"You see how our venerable friend Bungay is affected," Shandon said, slily looking up from his papers—"that's your true sort of test. I have used the Duke of Wellington and the battle of Waterloo a hundred times: and I never knew the Duke to fail."

The captain then went on to confess with much candor, that up to the present time the gentlemen of England, confident of their right, and careless of those who questioned it, had left the political interest of their order as they did the management of their estates, or the settlement of their legal affairs, to persons affected to each peculiar service, and had permitted their interests to be represented in the press by professional proctors and advocates. That time, Shandon professed to consider, was now gone by: the gentlemen of England must be their own champions: the declared enemies of their order were brave, strong, numerous, and uncompromising. They must meet their foes in the field: they must not be belied and misrepresented by hireling advocates: they must not have Grub-street publishing Gazettes from Whitehall; "that's a dig at Bacon's people, Mr. Bungay," said Shandon, turning round to the publisher.

Bungay clapped his stick on the floor. "Hang him, pitch into him, capting," he said, with exultation: and turning to Warrington, wagged his dull head more vehemently than ever, and said, "For a slashing article, sir, there's nobody like the capting—no-obody like him."

The prospectus-writer went on to say that some gentlemen, whose names were, for obvious reasons, not brought before the public (at which Mr. Warrington began to laugh again), had determined to bring forward a journal, of which the principles were so and so. "These men are proud of their order, and anxious to uphold it," cried out Captain Shandon, flourishing his paper with a grin. "They are loyal to their sovereign, by faithful conviction and ancestral allegiance; they love their Church, where they would have their children worship, and for which their forefathers bled; they love their country, and would keep it what the gentlemen of England—yes, the gentlemen of England (we'll have that in large caps., Bungay, my boy) have made it—the greatest and freest in the world: and as the names of some of them are appended to the deed which secured our liberties at Runnymede—"

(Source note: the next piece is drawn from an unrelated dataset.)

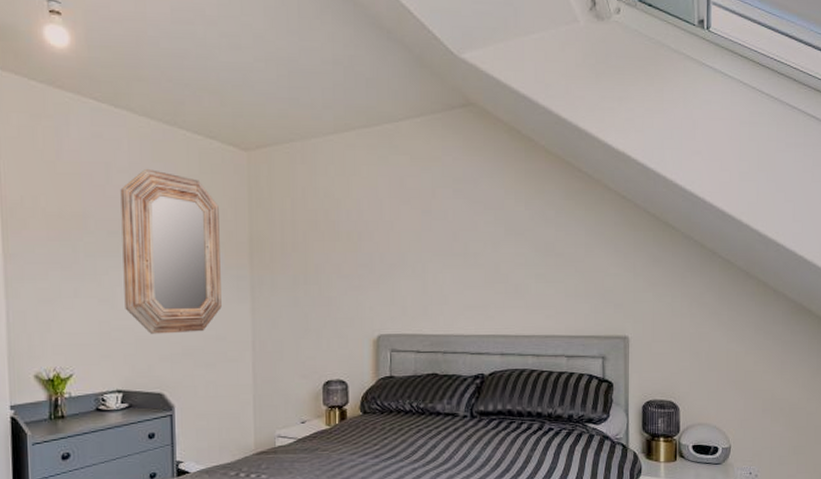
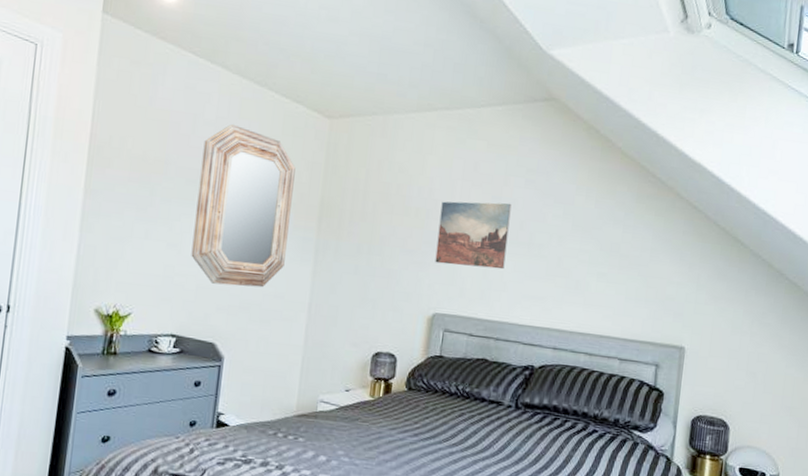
wall art: none [372,215,443,285] -> present [435,201,512,270]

"What's that?" asked Mr. Bungay.

"An ancestor of mine sealed it with his sword-hilt," Pen said, with great gravity.

"It's the Habeas Corpus, Mr. Bungay," Warrington said, on which the publisher answered, "All right, I dare say," and yawned, though he said, "Go on, capting."

—"at Runnymede; they are ready to defend that freedom to-day with sword and pen, and now, as then, to rally round the old laws and liberties of England."

"Brayvo!" cried Warrington. The little child stood wondering; the lady was working silently, and looking with fond admiration. "Come here, little Mary," said Warrington, and patted the child's fair curls with his large hand. But she shrank back from his rough caress, and preferred to go and take refuge at Pen's knee, and play with his fine watch-chain: and Pen was very much pleased that she came to him; for he was very soft-hearted and simple, though he concealed his gentleness under a shy and pompous demeanor. So she clambered up on his lap, while her father continued to read his programme.